> Exercise prompt
Please pick out every row below that contains the word "λειτουργεί", treating uppercase and lowercase as different.

> Source data
================

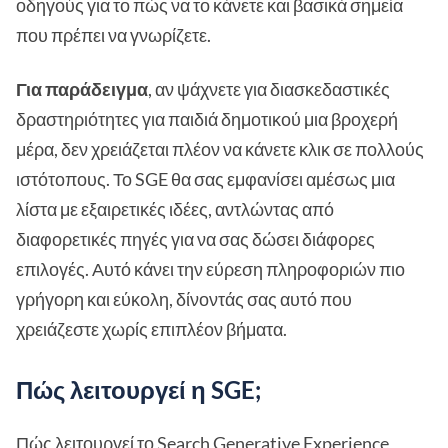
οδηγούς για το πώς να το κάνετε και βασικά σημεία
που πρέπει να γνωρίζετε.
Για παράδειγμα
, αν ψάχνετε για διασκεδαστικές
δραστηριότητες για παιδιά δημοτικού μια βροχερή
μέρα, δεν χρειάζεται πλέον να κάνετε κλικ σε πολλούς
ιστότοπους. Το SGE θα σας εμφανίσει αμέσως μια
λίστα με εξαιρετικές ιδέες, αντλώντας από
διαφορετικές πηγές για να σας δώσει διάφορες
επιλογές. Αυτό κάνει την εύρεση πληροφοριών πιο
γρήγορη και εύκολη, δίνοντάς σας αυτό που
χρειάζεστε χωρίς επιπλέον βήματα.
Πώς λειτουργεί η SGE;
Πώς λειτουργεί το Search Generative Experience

================

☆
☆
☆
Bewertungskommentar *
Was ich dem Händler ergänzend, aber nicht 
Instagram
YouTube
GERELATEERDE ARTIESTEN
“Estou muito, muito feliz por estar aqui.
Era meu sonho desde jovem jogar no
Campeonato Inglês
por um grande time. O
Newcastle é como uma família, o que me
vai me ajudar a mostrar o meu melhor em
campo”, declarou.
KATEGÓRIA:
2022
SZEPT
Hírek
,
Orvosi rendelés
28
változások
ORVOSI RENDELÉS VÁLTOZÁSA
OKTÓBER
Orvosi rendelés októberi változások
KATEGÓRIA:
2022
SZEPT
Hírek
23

================

> Solution below
Πώς λειτουργεί η SGE;
Πώς λειτουργεί το Search Generative Experience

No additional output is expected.